As a Dear Author reviewer, I have to say, No, I'm not. While I felt--well, there's an Afrikaans word "skaam" which is kind of embarrassed, kind of guilty, kind of full of schadenfreude--when I reviewed The Curtis Reincarnation, my first review of a not-good book, I tried to be honest, tried to be forthright, and tried to talk about the good as well as the bad. And I wouldn't have joined DA if I didn't think that the other reviewers had the same ethic. ::shrug:: Sorry you feel differently.

Sarah, I think the DA group are honest, decent reviewers who try very hard to write a review that is useful to readers -- of which I am one. I wouldn't participate in the comments there as much as I do if I thought there was any malice in the main posts.
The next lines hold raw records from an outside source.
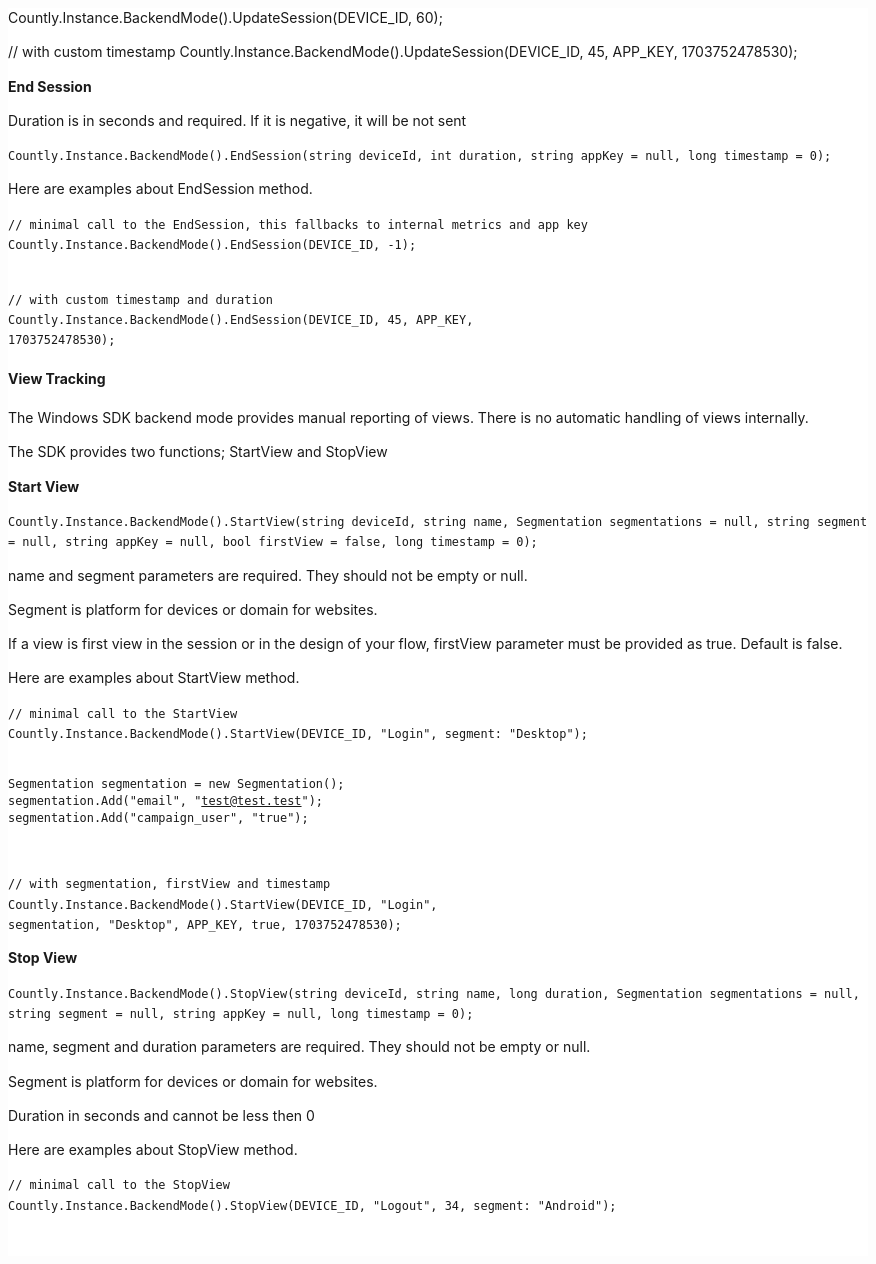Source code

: Countly.Instance.BackendMode().UpdateSession(DEVICE_ID, 60);

// with custom timestamp
Countly.Instance.BackendMode().UpdateSession(DEVICE_ID, 45, APP_KEY, 1703752478530);</code></pre>
<p>
  <strong>End Session</strong>
</p>
<p>
  Duration is in seconds and required. If it is negative, it will be not sent
</p>
<pre><code class="csharp">Countly.Instance.BackendMode().EndSession(string deviceId, int duration, string appKey = null, long timestamp = 0);</code></pre>
<p>Here are examples about EndSession method.</p>
<pre><code class="csharp">// minimal call to the EndSession, this fallbacks to internal metrics and app key
Countly.Instance.BackendMode().EndSession(DEVICE_ID, -1);

// with custom timestamp and duration
Countly.Instance.BackendMode().EndSession(DEVICE_ID, 45, APP_KEY, 1703752478530);</code></pre>
<h4 id="h_01HJQWCX2D7MN5VJDA7VNXVWRW">View Tracking</h4>
<p>
  The Windows SDK backend mode provides manual reporting of views. There is no
  automatic handling of views internally.
</p>
<p>The SDK provides two functions; StartView and StopView</p>
<p>
  <strong>Start View</strong>
</p>
<pre><code class="csharp">Countly.Instance.BackendMode().StartView(string deviceId, string name, Segmentation segmentations = null, string segment = null, string appKey = null, bool firstView = false, long timestamp = 0);</code></pre>
<p>
  name and segment parameters are required. They should not be empty or null.
</p>
<p>Segment is platform for devices or domain for websites.</p>
<p>
  If a view is first view in the session or in the design of your flow, firstView
  parameter must be provided as true. Default is false.
</p>
<p>Here are examples about StartView method.</p>
<pre><code class="csharp">// minimal call to the StartView
Countly.Instance.BackendMode().StartView(DEVICE_ID, "Login", segment: "Desktop");

Segmentation segmentation = new Segmentation();
segmentation.Add("email", "test@test.test");
segmentation.Add("campaign_user", "true");

// with segmentation, firstView and timestamp
Countly.Instance.BackendMode().StartView(DEVICE_ID, "Login", segmentation, "Desktop", APP_KEY, true, 1703752478530);</code></pre>
<p>
  <strong>Stop View</strong>
</p>
<pre><code class="csharp">Countly.Instance.BackendMode().StopView(string deviceId, string name, long duration, Segmentation segmentations = null, string segment = null, string appKey = null, long timestamp = 0);</code></pre>
<p>
  name, segment and duration parameters are required. They should not be empty
  or null.
</p>
<p>Segment is platform for devices or domain for websites.</p>
<p>Duration in seconds and cannot be less then 0</p>
<p>Here are examples about StopView method.</p>
<pre><code class="csharp">// minimal call to the StopView
Countly.Instance.BackendMode().StopView(DEVICE_ID, "Logout", 34, segment: "Android");
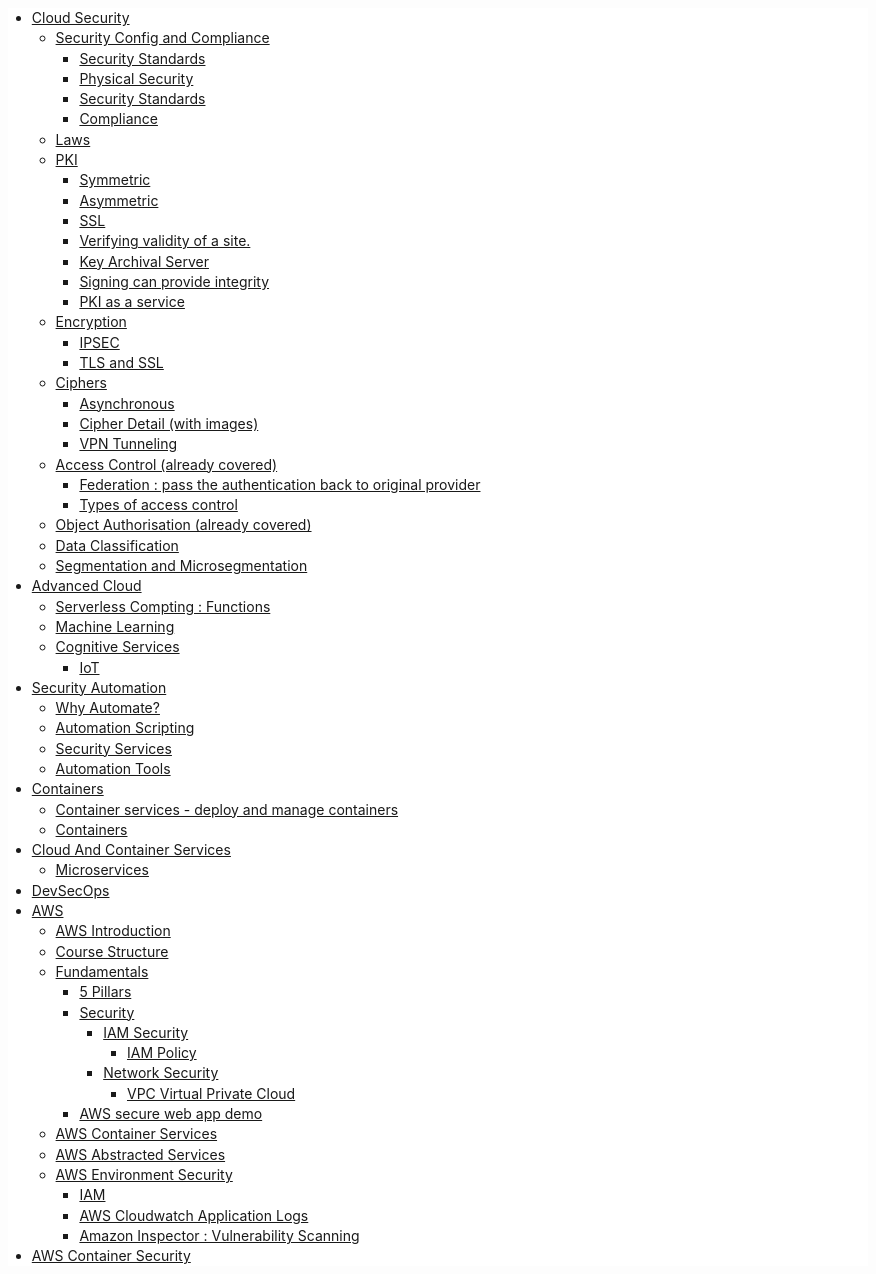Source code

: - [Cloud Security](#cloud-security)
  - [Security Config and Compliance](#security-config-and-compliance)
    - [Security Standards](#security-standards)
    - [Physical Security](#physical-security)
    - [Security Standards](#security-standards-1)
    - [Compliance](#compliance)
  - [Laws](#laws)
  - [PKI](#pki)
    - [Symmetric](#symmetric)
    - [Asymmetric](#asymmetric)
    - [SSL](#ssl)
    - [Verifying validity of a site.](#verifying-validity-of-a-site)
    - [Key Archival Server](#key-archival-server)
    - [Signing can provide integrity](#signing-can-provide-integrity)
    - [PKI as a service](#pki-as-a-service)
  - [Encryption](#encryption)
    - [IPSEC](#ipsec)
    - [TLS and SSL](#tls-and-ssl)
  - [Ciphers](#ciphers)
    - [Asynchronous](#asynchronous)
    - [Cipher Detail (with images)](#cipher-detail-with-images)
    - [VPN Tunneling](#vpn-tunneling)
  - [Access Control (already covered)](#access-control-already-covered)
    - [Federation : pass the authentication back to original provider](#federation--pass-the-authentication-back-to-original-provider)
    - [Types of access control](#types-of-access-control)
  - [Object Authorisation (already covered)](#object-authorisation-already-covered)
  - [Data Classification](#data-classification)
  - [Segmentation and Microsegmentation](#segmentation-and-microsegmentation)
- [Advanced Cloud](#advanced-cloud)
  - [Serverless Compting : Functions](#serverless-compting--functions)
  - [Machine Learning](#machine-learning)
  - [Cognitive Services](#cognitive-services)
    - [IoT](#iot)
- [Security Automation](#security-automation)
    - [Why Automate?](#why-automate)
    - [Automation Scripting](#automation-scripting)
    - [Security Services](#security-services)
    - [Automation Tools](#automation-tools)
- [Containers](#containers-1)
    - [Container services - deploy and manage containers](#container-services---deploy-and-manage-containers)
    - [Containers](#containers-2)
- [Cloud And Container Services](#cloud-and-container-services)
    - [Microservices](#microservices)
- [DevSecOps](#devsecops)
- [AWS](#aws)
  - [AWS Introduction](#aws-introduction)
  - [Course Structure](#course-structure)
  - [Fundamentals](#fundamentals)
    - [5 Pillars](#5-pillars)
    - [Security](#security-1)
      - [IAM Security](#iam-security)
        - [IAM Policy](#iam-policy)
      - [Network Security](#network-security)
        - [VPC Virtual Private Cloud](#vpc-virtual-private-cloud)
    - [AWS secure web app demo](#aws-secure-web-app-demo)
  - [AWS Container Services](#aws-container-services)
  - [AWS Abstracted Services](#aws-abstracted-services)
  - [AWS Environment Security](#aws-environment-security)
    - [IAM](#iam)
    - [AWS Cloudwatch Application Logs](#aws-cloudwatch-application-logs)
    - [Amazon Inspector : Vulnerability Scanning](#amazon-inspector--vulnerability-scanning)
- [AWS Container Security](#aws-container-security)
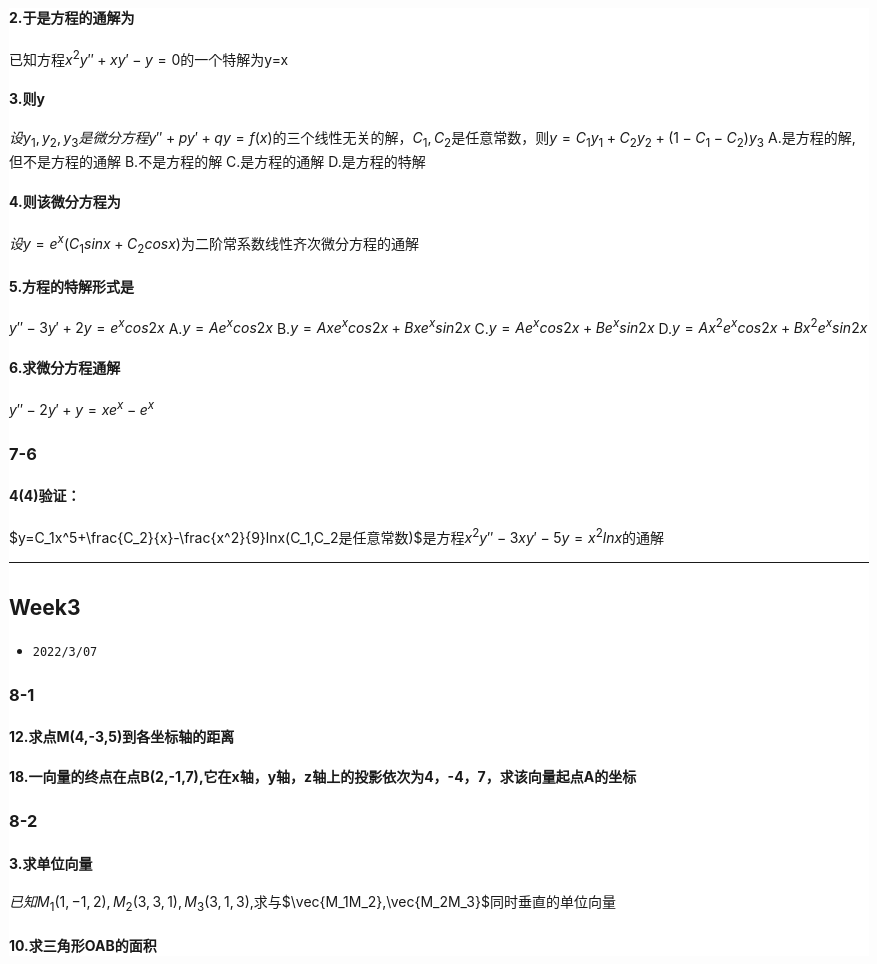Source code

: #### 2.于是方程的通解为

已知方程$x^2y''+xy'-y=0$的一个特解为y=x

#### 3.则y

$设y_1,y_2,y_3是微分方程y''+py'+qy=f(x)$的三个线性无关的解，$C_1,C_2$是任意常数，则$y=C_1y_1+C_2y_2+(1-C_1-C_2)y_3$
A.是方程的解,但不是方程的通解
B.不是方程的解
C.是方程的通解
D.是方程的特解

#### 4.则该微分方程为

$设y=e^x(C_1sinx+C_2cosx)$为二阶常系数线性齐次微分方程的通解

#### 5.方程的特解形式是

$y''-3y'+2y=e^xcos2x$
A.$y=Ae^xcos2x$
B.$y=Axe^xcos2x+Bxe^xsin2x$
C.$y=Ae^xcos2x+Be^xsin2x$
D.$y=Ax^2e^xcos2x+Bx^2e^xsin2x$

#### 6.求微分方程通解

$y''-2y'+y=xe^x-e^x$

### 7-6

#### 4(4)验证：

$y=C_1x^5+\frac{C_2}{x}-\frac{x^2}{9}lnx(C_1,C_2是任意常数)$是方程$x^2y''-3xy'-5y=x^2lnx$的通解

---

## Week3

- `2022/3/07`

### 8-1

#### 12.求点M(4,-3,5)到各坐标轴的距离

#### 18.一向量的终点在点B(2,-1,7),它在x轴，y轴，z轴上的投影依次为4，-4，7，求该向量起点A的坐标

### 8-2

#### 3.求单位向量

$已知M_1(1,-1,2),M_2(3,3,1),M_3(3,1,3),$求与$\vec{M_1M_2},\vec{M_2M_3}$同时垂直的单位向量

#### 10.求三角形OAB的面积
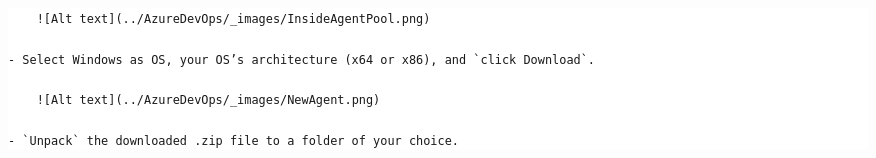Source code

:        ![Alt text](../AzureDevOps/_images/InsideAgentPool.png)

    - Select Windows as OS, your OS’s architecture (x64 or x86), and `click Download`.

        ![Alt text](../AzureDevOps/_images/NewAgent.png)

    - `Unpack` the downloaded .zip file to a folder of your choice.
bittermint, note that I said that authors should not read live-blogging reviews, not that reviewers shouldn't do them. My concern here is that there is a different emotional tone to them, and I think that they have the potential to unpleasantly surprise authors who would normally not have a problem with Dear Author's posts.

The Curtis Reincarnation

Oh really? I quite liked The Curtis Reincarnation. Goes to show everyone has different tastes and standards. And -- we have to keep in mind that a review - no matter how professional or well-intentioned or ethical the reviewer - is one person's opinion.